In SIM-swapping, social engineering is used with the operator's worker, not with the user himself. Through psychological manipulation, the hacker gets all the data of the SIM of the victim pass to his card to be able to use it this way during the verification of banking procedures.
By just having your date of birth or phone number, hackers can begin their plan to impersonate you before the telephone company. Thus, they create a false identity with which to convince the telephone agent that you want to change or duplicate your SIM card because you have lost or damaged it, for example.
This technique allows to circumvent the security measures that place the mobile as an instrument of verification of our identity, and that is dangerous as we have seen in the economic field, but also in many other scenarios.
Twitter CEO Jack Dorsey suffered an attack that suddenly caused offensive and racist messages to appear on his Twitter account that were subsequently eliminated.
The problem was due to this impersonation that caused a telephone operator in the United States to allow the attacker to obtain a duplicate of Dorsey's SIM, which in turn allowed this attacker to use the function of posting on Twitter via SMS messages That was one of the original features of the service.
Immediately when Dorsey realized the offensive messages that were leaving his account via SMS, he decided to disable the sending of messages to the platform through SMS.
Once again it shows the weakness of mechanisms such as SMS messages for two-step authentication systems.
Tips not to fall victim to SIM Swapping
We recommend you follow these tips to avoid being a victim of SIM Swapping:
- Use an additional password or double authentication: facial recognition, voice recognition, fingerprint recognition, additional PIN, Google authenticator, etc.
- Beware of the information you share on the Internet: The more data there is about you on the web, the easier it will be for bad people to blackmail you, rip you off or get other things from you like passwords, bank accounts, etc.
- Don’t store everything on your mobile: it is not a safe.

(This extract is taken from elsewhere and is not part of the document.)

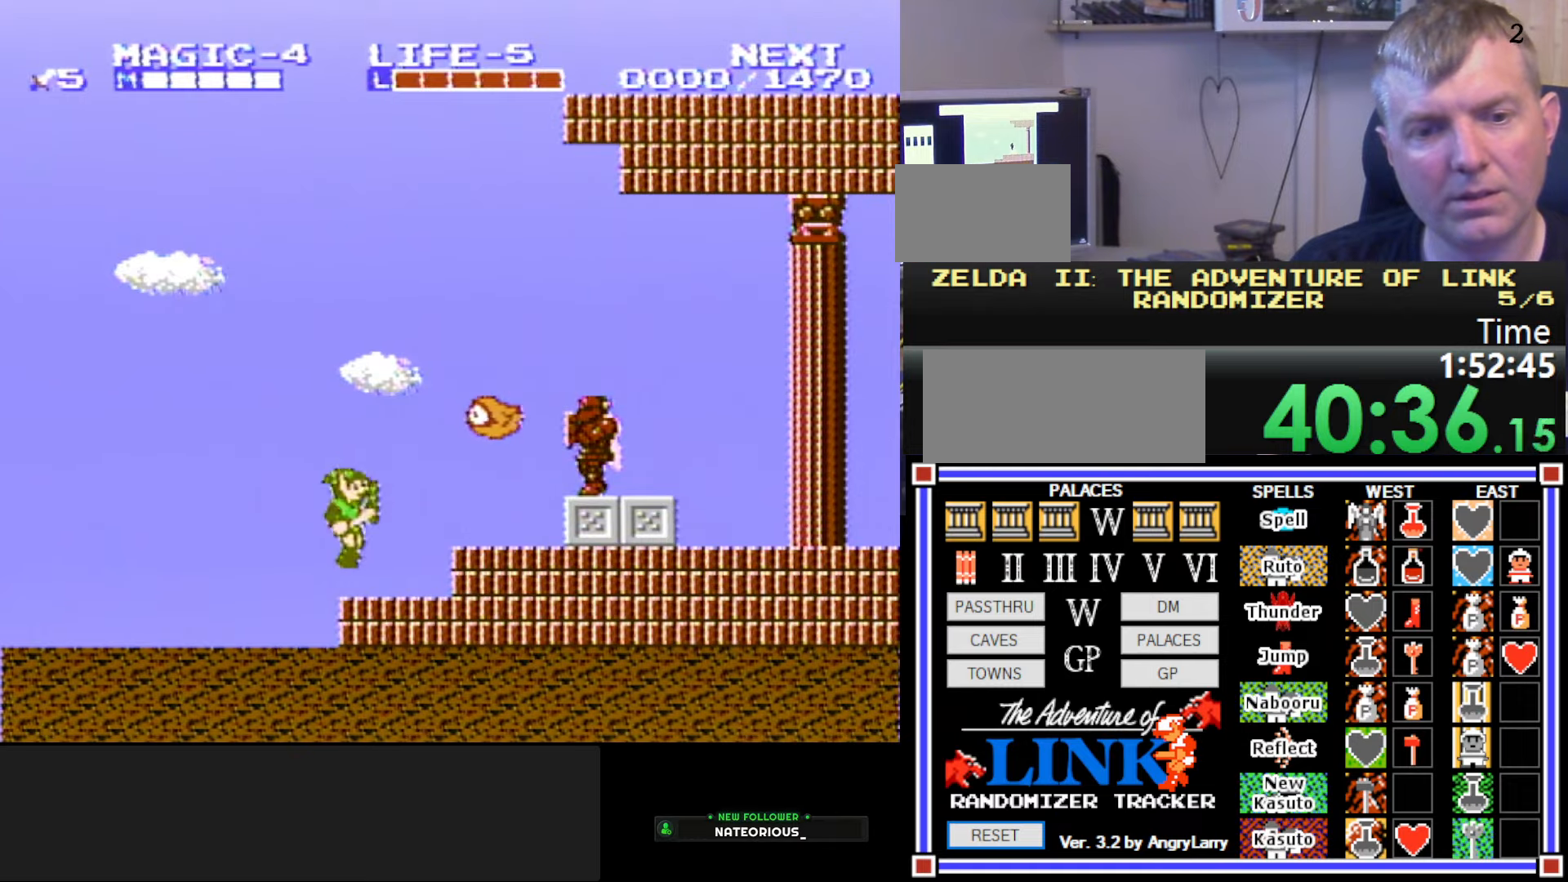
{"buttons": ["B", "DPAD_RIGHT"], "events": [[167, "A", "down"], [383, "A", "up"], [483, "B", "down"]]}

It is an electronic device that is not 100% safe.
- Require your mobile operator to reinforce its security systems when dealing with operations on your behalf.
- Messages through messaging applications (WhatsApp, Telegram, Line…) are more secure than SMS, since they are encrypted and the latter are not, making them more susceptible.
- Don’t link your bank accounts to your account or phone
- Never give anyone your PIN code. Never!
- Install an antivirus or security solution to prevent them from stealing or accessing your personal data.
What to do in case your mobile device has already been stolen:
- Ask your operator to block the IMEI of your phone;
- Find it with the locator
- Cancel the SIM and ask for duplicate of it.
- Change all your passwords. All!
- Report it to the Police
- Report it to your operator
- Notify your contacts. Yes to everyone.
- Lock the device and delete the content remotely, if you can do it.